Ce qui explique probablement la rage du metteur en scène Ron Howard. Ce dernier a déclaré à la presse italienne : « refuser de voir le film ou dire à quelqu’un de ne pas aller le voir est un acte fasciste qui engendre la haine et la violence ». Réplique de Manuel Sanchez Hurtado, du Bureau d’information de l’Opus Dei à Rome : « Je me permets de demander à Ron Howard de bien vouloir rester serein et de s’exprimer avec respect. »

Des fascistes, on vous dit, ces gens de l’Opus !

Allez les Noirs !
(au vestiaire)

A l’approche du Mondial de foot cet été en Allemagne, les pronostics se multiplient. Francis Huster et Patrick Bruel annoncent l’équipe de France "black-black-black, risée de l’Europe" (Finkielkraut) championne du monde. Mais Stéphane Bern et Thierry Rolland pensent que les Noirs seront sortis au 1er tour. Devant un tel choc de cerveaux, L.L.J. n’ose même pas un commentaire... Et d’ailleurs, il s’en foot ! Ceux de nos lecteurs qui s’intéressent encore à la corruption et aux truquages du foot peuvent s’en gorger avec un livre interdit en Suisse et boycotté en Allemagne :

Carton rouge ! Les dessous troublants de la Fifa (Fédération Internationale de Football Association), par Andrew Jennings, Presses de la Cité, 462 p., 19 €.

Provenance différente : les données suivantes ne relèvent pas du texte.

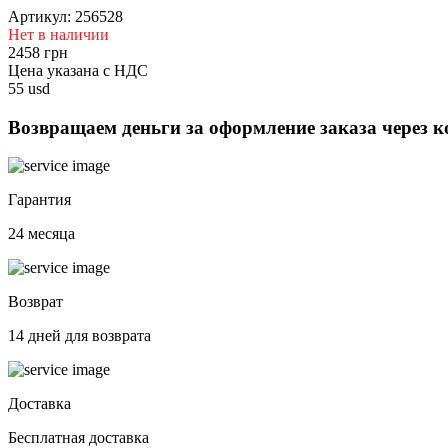
Артикул: 256528
Нет в наличии
2458 грн
Цена указана с НДС
55 usd
Возвращаем деньги за оформление заказа через 
Гарантия
24 месяца
Возврат
14 дней для возврата
Доставка
Бесплатная доставка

Censure à la Comédie-Française

Coupable de présence aux obsèques de Milosevic, l’écrivain autrichien (de gauche) Peter Handke se voit censuré par l’administrateur de la Comédie-Française Marcel Bozonnet, 63 ans, nommé par Catherine Tasca (PS) ! Le critique du L.J., Jérôme Brigadier, a déjà décrit le "métissage" afro-musulman imposé par Bozo le Clown dans la Maison de Molière. Mais cette fois il s’attire les foudres de son propre camp, du Monde au Nouvel Obs, en passant par la Nobel gauchiste Jelinek, pour qui Bozo « s’inscrit dans la pire tradition de ces institutions culturelles qui, au temps des dictatures, mettent au rancart les artistes gênants... »

Voilà qui confirme notre éditorial n° 369, "Contre la loi Gayssot, nous ne sommes plus seuls" : la tyrannie anarcho-libérale devient telle que nombre d’intellectuels politiquement corrects commencent à craindre pour leur propre liberté d’expression...

Polochon enragé

Entendu pour emplois fictifs au profit de jeunes femmes "proches", Jean-Paul Huchon, président socialaud du Conseil régional d’Ile-de-France, a déployé une telle agressivité, brandi de telles menaces contre les policiers qu’il est l’objet d’une nouvelle enquête du parquet de Paris.